Focus on the interval \(t,u\in[0,1]\) and allow \(h\) to vary with time, i.e. \(h=h(t)\). Let \[ N^j(h) = \# \{k = 1,\ldots,2^{-j}: |2^{-j/2} d_{j,k} | \simeq 2^{jh}\} \] Suppose that (as \(j\to-\infty\) or at small scales) \[ N^j(h) \simeq 2^{-jD(h)}. \] For fixed \(h\), the value \(D(h)\) is related to various fractal dimensions of the sets \(N^j(h)\) and the plot of \(D(h)\) as a function of \(h\) as multifractal spectrum of the signal \(f(t)\).
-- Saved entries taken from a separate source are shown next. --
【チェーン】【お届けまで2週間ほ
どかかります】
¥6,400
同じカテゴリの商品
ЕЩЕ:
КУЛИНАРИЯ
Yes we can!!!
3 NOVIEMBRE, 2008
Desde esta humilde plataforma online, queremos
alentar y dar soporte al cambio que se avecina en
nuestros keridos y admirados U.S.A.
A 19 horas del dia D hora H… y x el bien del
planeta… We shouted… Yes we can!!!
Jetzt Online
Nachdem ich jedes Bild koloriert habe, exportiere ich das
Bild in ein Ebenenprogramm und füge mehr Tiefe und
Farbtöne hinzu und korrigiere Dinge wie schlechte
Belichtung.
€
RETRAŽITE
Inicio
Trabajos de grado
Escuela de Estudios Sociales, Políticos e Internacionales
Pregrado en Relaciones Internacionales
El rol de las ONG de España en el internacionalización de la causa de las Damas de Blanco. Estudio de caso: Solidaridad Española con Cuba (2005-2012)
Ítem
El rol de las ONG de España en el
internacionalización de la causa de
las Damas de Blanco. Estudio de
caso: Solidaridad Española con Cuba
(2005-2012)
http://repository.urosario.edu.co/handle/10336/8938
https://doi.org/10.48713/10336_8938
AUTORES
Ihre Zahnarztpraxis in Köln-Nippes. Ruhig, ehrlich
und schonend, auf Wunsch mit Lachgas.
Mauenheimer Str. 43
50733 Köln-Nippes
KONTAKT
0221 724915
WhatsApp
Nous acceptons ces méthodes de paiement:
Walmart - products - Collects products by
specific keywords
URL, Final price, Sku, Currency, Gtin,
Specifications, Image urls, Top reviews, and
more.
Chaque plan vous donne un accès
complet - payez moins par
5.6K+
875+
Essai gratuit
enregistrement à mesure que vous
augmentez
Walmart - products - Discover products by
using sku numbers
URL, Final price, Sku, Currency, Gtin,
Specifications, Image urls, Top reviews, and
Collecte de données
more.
Now define the so-called structure function \(S_j(q)\) for real \(q\) (usually positive) as \[ S_j(q) = \sum_{k=1}^{2^{-j}} |2^{-j/2} d_{j,k} |^q. \] Then (as \(j\to-\infty\) or at small scales) \[ S_j(q) \simeq 2^{j \tau(q)} \] where \[ \tau(q) = \inf_h \{qh - D(h)\} =: D^*(q). \]

(Why?) The transformation \(D^*(q)\) is known as the Legendre transform of \(D\), and under mild assumptions \[ \tau^*(h) = (D^*)^*(h) = D(h). \] (In fact, under mild assumptions, one can make a converse argument.) In practice, \(\tau(q)\) is estimated from the structure function of the signal wavelet coefficients, and the numeric Legendre transform is computed to get \(D(h)\). The spectrum \(D(h)\) is then used as a measure of smoothness (roughness) of the signal.

For example, Abry et al. (2013) use these measures to identify forgeries/copies of paintings. For example, the following are two paintings of Charlotte Casper, first the original and then a copy produced several weeks later. Source: Machine Learning and Image Processing for Art Investigation Research Group.

Original:

Copy:

Abry et al. (2013) measure smoothness of the corresponding smaller patches of the two paintings, and consistently find the copy to be “smoother” than the original. For example, the following plots are the multifractal spectra of the indicated patches of the paintings.

Some final notes

The presented material is the tip of the iceberg.

Questions/Homework

Q0: Try some of the considered wavelet methods on real time series.

Q1: Summarize what exactly is known about the windowed Fourier and wavelet frames.

Q2: Describe the construction of the Meyer wavelets.

Q3: Write an R (or other software) function to compute approximately the Daubechies wavelet and scaling functions, and to plot them.

Q4: Explain the various choices of the threshold in wavelet shrinkage, and the differences among them.

References

Abry, P., H. Wendt, and S. Jaffard. 2013. “When van Gogh Meets Mandelbrot: Multifractal Classification of Painting’s Texture.” Signal Processing 93 (3): 554–72.

Daubechies, I. 1992. Ten Lectures on Wavelets. Vol. 61. CBMS-Nsf Regional Conference Series in Applied Mathematics. Society for Industrial; Applied Mathematics (SIAM), Philadelphia, PA.

Mallat, S. 1998. A Wavelet Tour of Signal Processing. Academic Press, Inc., San Diego, CA.

Meyer, Y. 1992. Wavelets and Operators. Vol. 37. Cambridge Studies in Advanced Mathematics. Cambridge University Press, Cambridge.

Nason, G. P. 2008. Wavelet Methods in Statistics with R. Use R! Springer, New York.

Percival, D. B., and A. T. Walden. 2000. Wavelet Methods for Time Series Analysis. Vol. 4. Cambridge Series in Statistical and Probabilistic Mathematics. Cambridge University Press, Cambridge.